--- START ---

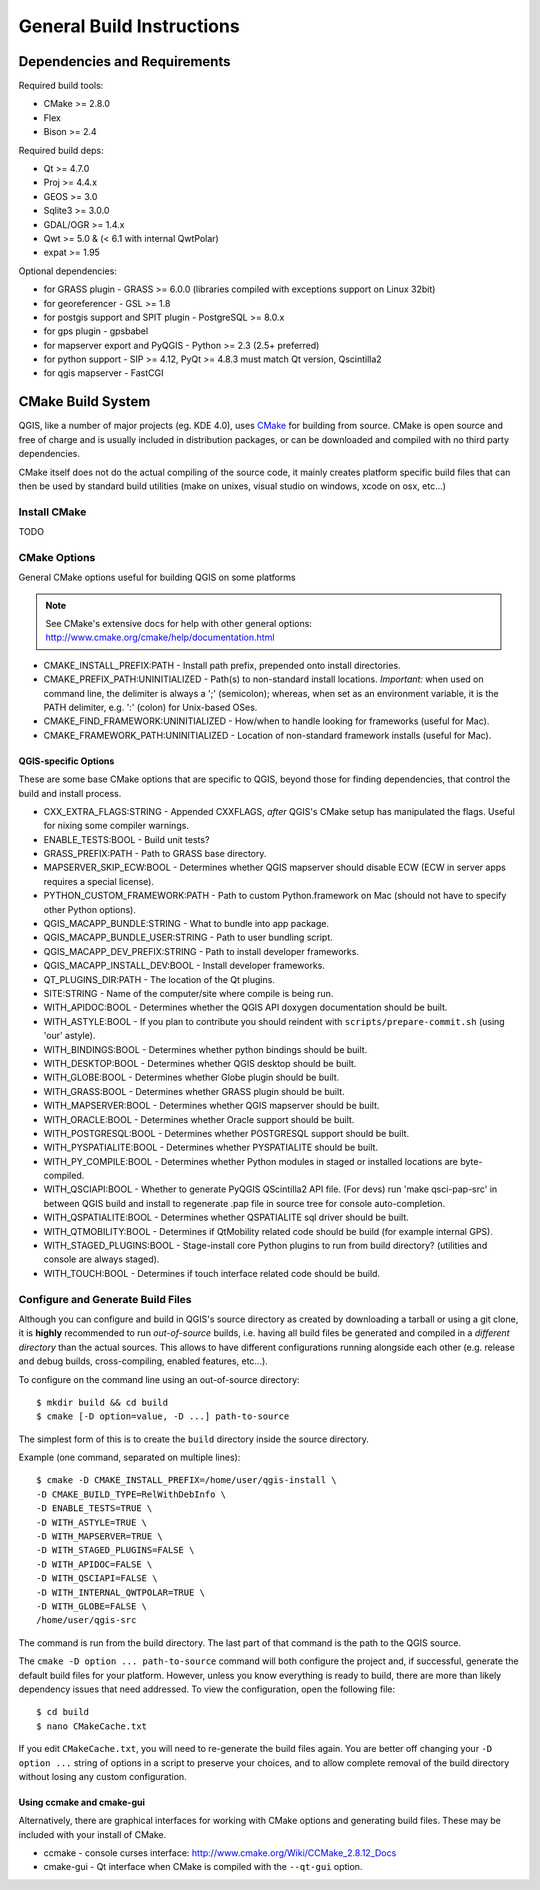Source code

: .. much of the initial prose here was culled from Mapserver's INSTALL.CMAKE doc

.. _install_qgis_common:

**************************
General Build Instructions
**************************

Dependencies and Requirements
=============================

Required build tools:

- CMake >= 2.8.0
- Flex
- Bison >= 2.4

Required build deps:

- Qt >= 4.7.0
- Proj >= 4.4.x
- GEOS >= 3.0
- Sqlite3 >= 3.0.0
- GDAL/OGR >= 1.4.x
- Qwt >= 5.0 & (< 6.1 with internal QwtPolar)
- expat >= 1.95

Optional dependencies:

- for GRASS plugin - GRASS >= 6.0.0 (libraries compiled with exceptions support
  on Linux 32bit)
- for georeferencer - GSL >= 1.8
- for postgis support and SPIT plugin - PostgreSQL >= 8.0.x
- for gps plugin - gpsbabel
- for mapserver export and PyQGIS - Python >= 2.3 (2.5+ preferred)
- for python support - SIP >= 4.12, PyQt >= 4.8.3 must match Qt version,
  Qscintilla2
- for qgis mapserver - FastCGI

CMake Build System
==================

QGIS, like a number of major projects (eg. KDE 4.0), uses `CMake
<http://www.cmake.org>`_ for building from source. CMake is open source and free
of charge and is usually included in distribution packages, or can be downloaded
and compiled with no third party dependencies.

CMake itself does not do the actual compiling of the source code, it mainly
creates platform specific build files that can then be used by standard build
utilities (make on unixes, visual studio on windows, xcode on osx, etc...)

Install CMake
-------------

TODO

CMake Options
-------------

General CMake options useful for building QGIS on some platforms

.. note::

    See CMake's extensive docs for help with other general options:
    http://www.cmake.org/cmake/help/documentation.html

* CMAKE_INSTALL_PREFIX:PATH - Install path prefix, prepended onto install
  directories.

* CMAKE_PREFIX_PATH:UNINITIALIZED - Path(s) to non-standard install locations.
  *Important:* when used on command line, the delimiter is always a ';'
  (semicolon); whereas, when set as an environment variable, it is the PATH
  delimiter, e.g. ':' (colon) for Unix-based OSes.

* CMAKE_FIND_FRAMEWORK:UNINITIALIZED - How/when to handle looking for frameworks
  (useful for Mac).

* CMAKE_FRAMEWORK_PATH:UNINITIALIZED - Location of non-standard framework
  installs (useful for Mac).

QGIS-specific Options
.....................

These are some base CMake options that are specific to QGIS, beyond those for
finding dependencies, that control the build and install process.

* CXX_EXTRA_FLAGS:STRING - Appended CXXFLAGS, *after* QGIS's CMake setup has
  manipulated the flags. Useful for nixing some compiler warnings.

* ENABLE_TESTS:BOOL - Build unit tests?

* GRASS_PREFIX:PATH - Path to GRASS base directory.

* MAPSERVER_SKIP_ECW:BOOL - Determines whether QGIS mapserver should
  disable ECW (ECW in server apps requires a special license).

* PYTHON_CUSTOM_FRAMEWORK:PATH - Path to custom Python.framework on Mac
  (should not have to specify other Python options).

* QGIS_MACAPP_BUNDLE:STRING - What to bundle into app package.

* QGIS_MACAPP_BUNDLE_USER:STRING - Path to user bundling script.

* QGIS_MACAPP_DEV_PREFIX:STRING - Path to install developer frameworks.

* QGIS_MACAPP_INSTALL_DEV:BOOL - Install developer frameworks.

* QT_PLUGINS_DIR:PATH - The location of the Qt plugins.

* SITE:STRING - Name of the computer/site where compile is being run.

* WITH_APIDOC:BOOL - Determines whether the QGIS API doxygen documentation
  should be built.

* WITH_ASTYLE:BOOL - If you plan to contribute you should reindent with
  ``scripts/prepare-commit.sh`` (using 'our' astyle).

* WITH_BINDINGS:BOOL - Determines whether python bindings should be built.

* WITH_DESKTOP:BOOL - Determines whether QGIS desktop should be built.

* WITH_GLOBE:BOOL - Determines whether Globe plugin should be built.

* WITH_GRASS:BOOL - Determines whether GRASS plugin should be built.

* WITH_MAPSERVER:BOOL - Determines whether QGIS mapserver should be built.

* WITH_ORACLE:BOOL - Determines whether Oracle support should be built.

* WITH_POSTGRESQL:BOOL - Determines whether POSTGRESQL support should be built.

* WITH_PYSPATIALITE:BOOL - Determines whether PYSPATIALITE should be built.

* WITH_PY_COMPILE:BOOL - Determines whether Python modules in staged or
  installed locations are byte-compiled.

* WITH_QSCIAPI:BOOL - Whether to generate PyQGIS QScintilla2 API file. (For
  devs) run 'make qsci-pap-src' in between QGIS build and install to regenerate
  .pap file in source tree for console auto-completion.

* WITH_QSPATIALITE:BOOL - Determines whether QSPATIALITE sql driver should be
  built.

* WITH_QTMOBILITY:BOOL - Determines if QtMobility related code should be build
  (for example internal GPS).

* WITH_STAGED_PLUGINS:BOOL - Stage-install core Python plugins to run from build
  directory? (utilities and console are always staged).

* WITH_TOUCH:BOOL - Determines if touch interface related code should be build.

Configure and Generate Build Files
----------------------------------

Although you can configure and build in QGIS's source directory as created by
downloading a tarball or using a git clone, it is **highly** recommended to run
*out-of-source* builds, i.e. having all build files be generated and compiled in
a *different directory* than the actual sources. This allows to have different
configurations running alongside each other (e.g. release and debug builds,
cross-compiling, enabled features, etc...).

To configure on the command line using an out-of-source directory::

    $ mkdir build && cd build
    $ cmake [-D option=value, -D ...] path-to-source

The simplest form of this is to create the ``build`` directory inside the source
directory.

Example (one command, separated on multiple lines)::

    $ cmake -D CMAKE_INSTALL_PREFIX=/home/user/qgis-install \
    -D CMAKE_BUILD_TYPE=RelWithDebInfo \
    -D ENABLE_TESTS=TRUE \
    -D WITH_ASTYLE=TRUE \
    -D WITH_MAPSERVER=TRUE \
    -D WITH_STAGED_PLUGINS=FALSE \
    -D WITH_APIDOC=FALSE \
    -D WITH_QSCIAPI=FALSE \
    -D WITH_INTERNAL_QWTPOLAR=TRUE \
    -D WITH_GLOBE=FALSE \
    /home/user/qgis-src

The command is run from the build directory. The last part of that command is
the path to the QGIS source.

The ``cmake -D option ... path-to-source`` command will both configure the
project and, if successful, generate the default build files for your platform.
However, unless you know everything is ready to build, there are more than
likely dependency issues that need addressed. To view the configuration, open
the following file::

    $ cd build
    $ nano CMakeCache.txt

If you edit ``CMakeCache.txt``, you will need to re-generate the build files
again. You are better off changing your ``-D option ...`` string of options in a
script to preserve your choices, and to allow complete removal of the build
directory without losing any custom configuration.

Using ccmake and cmake-gui
..........................

Alternatively, there are graphical interfaces for working with CMake options and
generating build files. These may be included with your install of CMake.

* ccmake - console curses interface: http://www.cmake.org/Wiki/CCMake_2.8.12_Docs

* cmake-gui - Qt interface when CMake is compiled with the ``--qt-gui`` option.

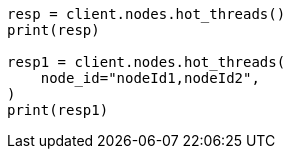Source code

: // This file is autogenerated, DO NOT EDIT
// cluster/nodes-hot-threads.asciidoc:72

[source, python]
----
resp = client.nodes.hot_threads()
print(resp)

resp1 = client.nodes.hot_threads(
    node_id="nodeId1,nodeId2",
)
print(resp1)
----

--- END ---

_ABOUT THIS TASK_: Within the lines above, find those holding the word "http" and copy them.

_EXERCISE OUTPUT_:
<http://www.cmake.org>`_ for building from source. CMake is open source and free
    http://www.cmake.org/cmake/help/documentation.html
* ccmake - console curses interface: http://www.cmake.org/Wiki/CCMake_2.8.12_Docs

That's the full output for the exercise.